Saved entries:
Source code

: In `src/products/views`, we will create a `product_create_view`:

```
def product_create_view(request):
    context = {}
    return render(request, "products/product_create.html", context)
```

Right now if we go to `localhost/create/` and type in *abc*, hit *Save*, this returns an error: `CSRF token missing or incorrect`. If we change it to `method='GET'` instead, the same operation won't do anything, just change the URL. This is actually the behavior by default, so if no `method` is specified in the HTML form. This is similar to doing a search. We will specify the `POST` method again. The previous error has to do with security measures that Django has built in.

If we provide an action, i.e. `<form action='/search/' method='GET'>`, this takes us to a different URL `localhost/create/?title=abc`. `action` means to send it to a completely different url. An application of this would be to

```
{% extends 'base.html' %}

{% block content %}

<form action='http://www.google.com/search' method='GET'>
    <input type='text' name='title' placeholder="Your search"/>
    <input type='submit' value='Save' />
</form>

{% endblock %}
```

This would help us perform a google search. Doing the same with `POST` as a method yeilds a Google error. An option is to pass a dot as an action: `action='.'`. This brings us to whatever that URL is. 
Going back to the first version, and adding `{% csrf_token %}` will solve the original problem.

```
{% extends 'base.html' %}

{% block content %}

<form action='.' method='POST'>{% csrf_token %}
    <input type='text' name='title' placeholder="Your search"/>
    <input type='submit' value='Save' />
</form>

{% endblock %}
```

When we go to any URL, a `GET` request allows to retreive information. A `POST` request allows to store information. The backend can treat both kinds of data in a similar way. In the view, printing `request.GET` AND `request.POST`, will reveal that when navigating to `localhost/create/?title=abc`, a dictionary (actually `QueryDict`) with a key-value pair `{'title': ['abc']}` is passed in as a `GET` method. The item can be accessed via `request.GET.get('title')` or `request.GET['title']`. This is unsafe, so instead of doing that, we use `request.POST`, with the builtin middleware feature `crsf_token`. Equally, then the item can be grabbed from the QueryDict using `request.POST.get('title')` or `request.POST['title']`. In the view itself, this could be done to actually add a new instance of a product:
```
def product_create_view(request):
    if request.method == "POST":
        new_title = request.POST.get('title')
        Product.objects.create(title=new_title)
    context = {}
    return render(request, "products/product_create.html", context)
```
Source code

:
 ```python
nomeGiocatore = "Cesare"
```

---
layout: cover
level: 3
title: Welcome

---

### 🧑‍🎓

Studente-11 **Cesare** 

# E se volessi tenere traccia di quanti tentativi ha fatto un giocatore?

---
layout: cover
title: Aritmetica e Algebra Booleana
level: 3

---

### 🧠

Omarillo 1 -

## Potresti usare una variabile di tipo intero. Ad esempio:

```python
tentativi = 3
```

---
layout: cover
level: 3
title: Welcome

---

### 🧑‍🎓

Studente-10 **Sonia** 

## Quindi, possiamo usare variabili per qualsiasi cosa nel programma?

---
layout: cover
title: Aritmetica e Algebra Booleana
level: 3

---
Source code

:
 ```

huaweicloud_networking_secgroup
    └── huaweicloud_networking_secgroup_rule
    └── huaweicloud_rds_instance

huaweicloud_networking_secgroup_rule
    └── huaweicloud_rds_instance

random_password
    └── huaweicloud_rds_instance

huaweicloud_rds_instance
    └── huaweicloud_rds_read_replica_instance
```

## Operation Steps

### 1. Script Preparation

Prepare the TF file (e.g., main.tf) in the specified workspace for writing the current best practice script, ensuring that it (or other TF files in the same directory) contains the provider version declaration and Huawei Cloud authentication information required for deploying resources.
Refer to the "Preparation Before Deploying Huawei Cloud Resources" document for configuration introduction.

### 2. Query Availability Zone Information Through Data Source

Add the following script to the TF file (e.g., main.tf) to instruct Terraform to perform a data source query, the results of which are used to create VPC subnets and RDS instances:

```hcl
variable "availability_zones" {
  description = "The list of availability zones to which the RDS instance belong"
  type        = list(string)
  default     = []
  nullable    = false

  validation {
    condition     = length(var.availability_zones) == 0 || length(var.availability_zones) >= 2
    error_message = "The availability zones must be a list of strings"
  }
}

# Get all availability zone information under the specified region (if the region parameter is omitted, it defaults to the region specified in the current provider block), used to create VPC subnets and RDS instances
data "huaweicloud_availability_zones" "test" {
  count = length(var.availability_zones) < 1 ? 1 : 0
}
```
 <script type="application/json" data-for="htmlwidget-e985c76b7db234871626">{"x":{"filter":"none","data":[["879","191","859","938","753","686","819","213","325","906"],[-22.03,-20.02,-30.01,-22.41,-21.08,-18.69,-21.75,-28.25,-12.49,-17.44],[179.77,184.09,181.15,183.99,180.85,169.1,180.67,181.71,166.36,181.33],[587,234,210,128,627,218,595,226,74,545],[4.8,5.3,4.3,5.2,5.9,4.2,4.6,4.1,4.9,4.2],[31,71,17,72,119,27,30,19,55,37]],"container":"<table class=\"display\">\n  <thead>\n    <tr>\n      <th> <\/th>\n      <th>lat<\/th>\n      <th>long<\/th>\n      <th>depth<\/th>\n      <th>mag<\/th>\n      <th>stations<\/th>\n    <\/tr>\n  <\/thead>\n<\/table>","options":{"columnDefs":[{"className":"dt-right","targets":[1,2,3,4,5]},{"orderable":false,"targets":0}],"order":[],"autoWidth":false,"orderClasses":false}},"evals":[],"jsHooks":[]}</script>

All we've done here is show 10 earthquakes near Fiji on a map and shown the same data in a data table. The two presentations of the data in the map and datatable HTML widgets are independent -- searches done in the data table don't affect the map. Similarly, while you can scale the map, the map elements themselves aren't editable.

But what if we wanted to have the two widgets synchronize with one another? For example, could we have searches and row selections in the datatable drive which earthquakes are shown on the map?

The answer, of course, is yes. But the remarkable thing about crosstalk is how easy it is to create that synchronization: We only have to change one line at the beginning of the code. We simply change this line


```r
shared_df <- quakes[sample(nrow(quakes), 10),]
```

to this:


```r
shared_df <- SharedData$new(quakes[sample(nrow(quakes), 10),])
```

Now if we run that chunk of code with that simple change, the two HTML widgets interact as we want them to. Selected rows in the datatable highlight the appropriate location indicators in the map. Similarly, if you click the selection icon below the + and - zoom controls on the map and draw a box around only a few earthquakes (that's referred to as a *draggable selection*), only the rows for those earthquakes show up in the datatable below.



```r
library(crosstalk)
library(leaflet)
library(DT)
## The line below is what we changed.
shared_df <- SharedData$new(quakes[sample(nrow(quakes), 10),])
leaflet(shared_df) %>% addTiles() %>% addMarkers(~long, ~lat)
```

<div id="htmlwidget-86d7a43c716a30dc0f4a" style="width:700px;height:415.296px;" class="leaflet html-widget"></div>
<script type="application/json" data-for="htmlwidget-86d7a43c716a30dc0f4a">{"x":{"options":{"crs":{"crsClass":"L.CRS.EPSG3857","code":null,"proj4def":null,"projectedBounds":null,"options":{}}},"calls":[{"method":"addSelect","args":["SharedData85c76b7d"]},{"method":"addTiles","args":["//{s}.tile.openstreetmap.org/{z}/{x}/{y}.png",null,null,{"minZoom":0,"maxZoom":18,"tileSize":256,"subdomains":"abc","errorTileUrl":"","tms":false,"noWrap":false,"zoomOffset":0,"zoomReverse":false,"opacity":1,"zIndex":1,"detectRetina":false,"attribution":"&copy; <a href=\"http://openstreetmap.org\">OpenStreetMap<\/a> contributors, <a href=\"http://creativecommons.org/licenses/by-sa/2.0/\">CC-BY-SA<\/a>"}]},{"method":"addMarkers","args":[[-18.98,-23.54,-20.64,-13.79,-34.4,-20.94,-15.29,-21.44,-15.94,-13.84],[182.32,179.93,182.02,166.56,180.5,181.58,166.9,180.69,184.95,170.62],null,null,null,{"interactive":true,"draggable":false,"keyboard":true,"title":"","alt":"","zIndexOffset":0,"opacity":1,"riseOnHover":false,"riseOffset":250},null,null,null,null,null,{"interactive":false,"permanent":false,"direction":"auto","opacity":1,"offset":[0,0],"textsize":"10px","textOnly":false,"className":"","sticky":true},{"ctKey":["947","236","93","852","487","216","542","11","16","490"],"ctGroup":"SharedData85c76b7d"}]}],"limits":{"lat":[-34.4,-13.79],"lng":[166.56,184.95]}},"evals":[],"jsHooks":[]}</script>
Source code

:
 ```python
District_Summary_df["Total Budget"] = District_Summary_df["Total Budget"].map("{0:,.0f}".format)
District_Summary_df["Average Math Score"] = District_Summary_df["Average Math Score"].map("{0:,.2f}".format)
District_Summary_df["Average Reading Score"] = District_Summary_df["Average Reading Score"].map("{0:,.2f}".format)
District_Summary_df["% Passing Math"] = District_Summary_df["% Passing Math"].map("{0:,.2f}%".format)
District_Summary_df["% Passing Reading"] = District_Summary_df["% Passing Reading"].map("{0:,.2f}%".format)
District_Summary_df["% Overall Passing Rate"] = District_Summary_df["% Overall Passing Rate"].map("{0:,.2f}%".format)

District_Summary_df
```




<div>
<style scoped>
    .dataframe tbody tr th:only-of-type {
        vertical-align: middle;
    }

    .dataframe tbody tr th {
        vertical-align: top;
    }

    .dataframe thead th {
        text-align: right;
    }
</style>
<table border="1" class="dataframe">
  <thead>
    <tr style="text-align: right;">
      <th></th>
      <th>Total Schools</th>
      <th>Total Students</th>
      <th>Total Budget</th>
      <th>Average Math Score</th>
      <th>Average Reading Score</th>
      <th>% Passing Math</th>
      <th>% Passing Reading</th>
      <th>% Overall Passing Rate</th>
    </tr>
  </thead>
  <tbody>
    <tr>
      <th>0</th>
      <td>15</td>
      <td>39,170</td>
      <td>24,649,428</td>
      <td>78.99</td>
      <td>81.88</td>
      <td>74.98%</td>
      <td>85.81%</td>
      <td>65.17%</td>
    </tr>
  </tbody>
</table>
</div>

EXERCISE INSTRUCTIONS: Report only the number of lines, among the records above, that contain the word "library".

THE COMPLETED TASK: 3